Deux ans après La Colline où rugissent les lionnes, la comédienne Luàna Bajrami poursuit son observation de la jeunesse kosovare avec un deuxième long métrage, Notre Monde. La fuite en avant furieuse de deux héroïnes en quête d’indépendance confrontée à un univers stagnant. Rencontre avec la réalisatrice pour parler de représentation, de sa double-culture et de jeu.

Avec Notre Monde, vous faites un parallèle entre vos deux héroïnes, deux jeunes femmes en recherche d’indépendance et d’identité, et le Kosovo de 2007 dans lequel elles vivent, lui-même en quête d’identité à la veille de l'indépendance. Est-ce que c’était une volonté première au moment de l’écriture du scénario ? 

Non, c'est venu au fil de l’écriture. Mon premier film était très intemporel et presque fantasmé, j'avais envie d'être plus ancrée dans une actualité et une réalité. J'ai toujours trouvé cette période-là passionnante et méconnue de l'histoire du Kosovo. Au niveau de la dramaturgie, c'était intéressant de mettre en parallèle cette double quête, disons, où effectivement elles se cherchent au sein de la quête de tout un peuple. Ça mettait en avant concrètement cette position d'attente et d'errance qui était le sujet que j'avais envie d’explorer.

Le début de quête est la fuite de leur village pour faire des études, et elles se confrontent à une université désoeuvrée où il n'y a pas de professeurs. Il n'y a pas non plus de chef d’État au Kosovo à cette période…

Oui, c'est un peu flou, le Kosovo était sous protectorat des Nations Unies. Je voulais mettre en avant une institution, l’université, enfin les études. C’est-à-dire, la première chose qui nous vient à l'esprit quand il s'agit de se construire un avenir. Et la montrer défaillante, c'était tout simplement révélateur de la réalité à laquelle elles devaient faire face. Elles font un choix complètement culotté, c’est un vrai saut dans le vide de s'enfuir comme ça de chez soi avec plein d'ambition pour arriver dans un endroit où elles se prennent une claque. C’est une vraie désillusion. Comment est-ce qu'on peut rentrer après ça ? Je trouvais ça assez déroutant et symboliquement fort pour montrer le mur que l’on peut prendre et comment on réagit après.

Données fournies:
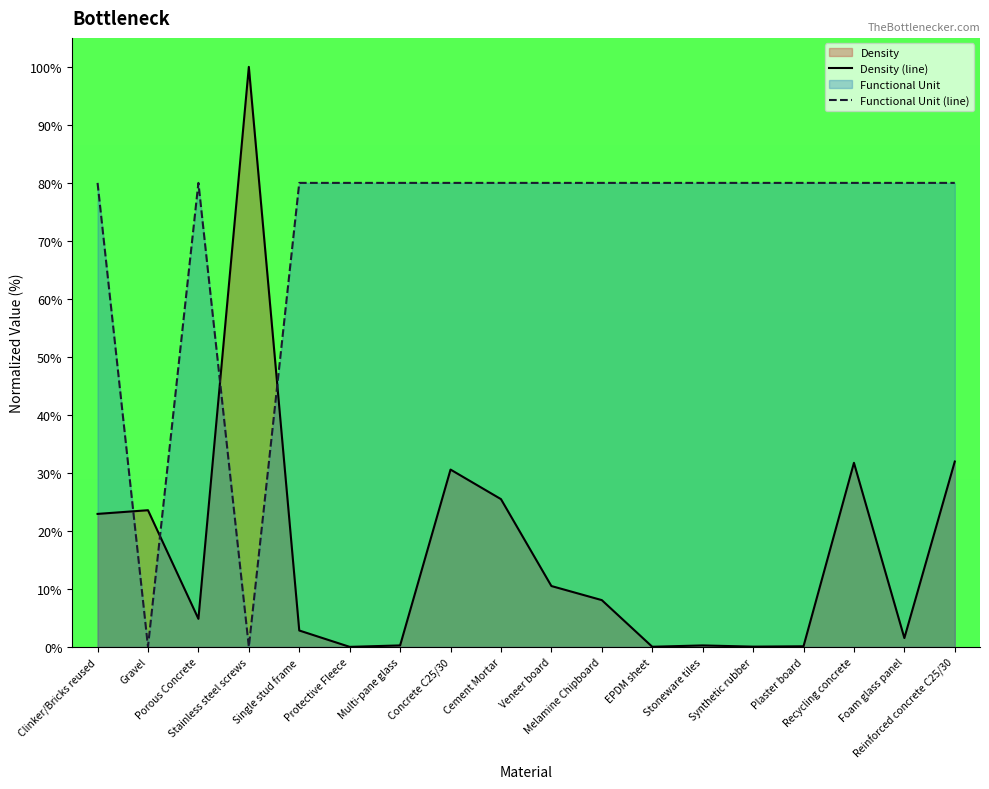

How many lines are shown in the chart?

2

Exercice A: Selon l'introduction de l'extrait, de quels sujets la rencontre avec la réalisatrice doit-elle permettre de parler ? Citez-les tous.
Exercice B: Comment traduire en anglais la phrase suivante de l'extrait : « J'ai toujours trouvé cette période-là passionnante et méconnue de l'histoire du Kosovo. » ?

Réponse attendue A: La représentation, sa double-culture et le jeu.

Réponse attendue B: I have always found that period fascinating and little known in the history of Kosovo.